Founded in 1950 , The Arc was comprised of a small group of concerned and passionate parents and community members who would be catalyst for changing the public perception of children with disabilities. For the past 60 years, The Arc has continued to grow and evolve along with the changing needs and issues people with disabilities and their families face.
Governed by a volunteer board of directors and managed by key staff of The Arc , we work passionately to uphold our vision that every individual and family living with an intellectual or developmental disability in the United States has access to the information, advocacy and skills they need to participate as active citizens of our democracy and active members of their community.
Really, if you're not aware of a local chapter of The Arc... please seek one out for guidance, support, assistance, and genuinely caring individuals to connect with. If there isn't one near you, find or become the motivated individual willing to create one.

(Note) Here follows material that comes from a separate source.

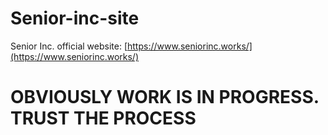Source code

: # Senior-inc-site
Senior Inc. official website: [https://www.seniorinc.works/](https://www.seniorinc.works/)

# OBVIOUSLY WORK IS IN PROGRESS. TRUST THE PROCESS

In recognition of this month, The Arc blog shared this:
March is Developmental Disabilities Awareness Month thanks to a 1987 Presidential Proclamation which was the direct result of the advocacy efforts of The Arc. A lot has changed since then: more people with intellectual and developmental disabilities (I/DD) are living and thriving in their communities rather than institutions, there are more opportunities in education and employment, more protections in health care, the legal system and other areas of human rights, there are more positive and accurate portrayals of people with I/DD in the arts, the list goes on. But we must remember that many of those advancements were hard won. Self-advocacy and advocacy on behalf of those with I/DD was the impetus for many of the positive changes in our society, such as the proclamation that recognized DD Awareness Month.
It’s up to you to continue to advocate for respect, access and inclusion of people with I/DD. Take advantage of March to spread some awareness in your world. Learn more about the issues concerning people with I/DD and The Arc’s position on those issues. Learn more about public policy that impacts people with I/DD and contact your legislator. Since many people with disabilities rely on publicly funded services to fully participate in their communities, policy makers need to know you are concerned about continuing those services in the face of budget cuts during tough economic times. And, get involved. Find a local chapter of The Arc and volunteer or donate . Together we can continue to make a difference.
"People with developmental disabilities have a right to maximize their potential. So do their caregivers."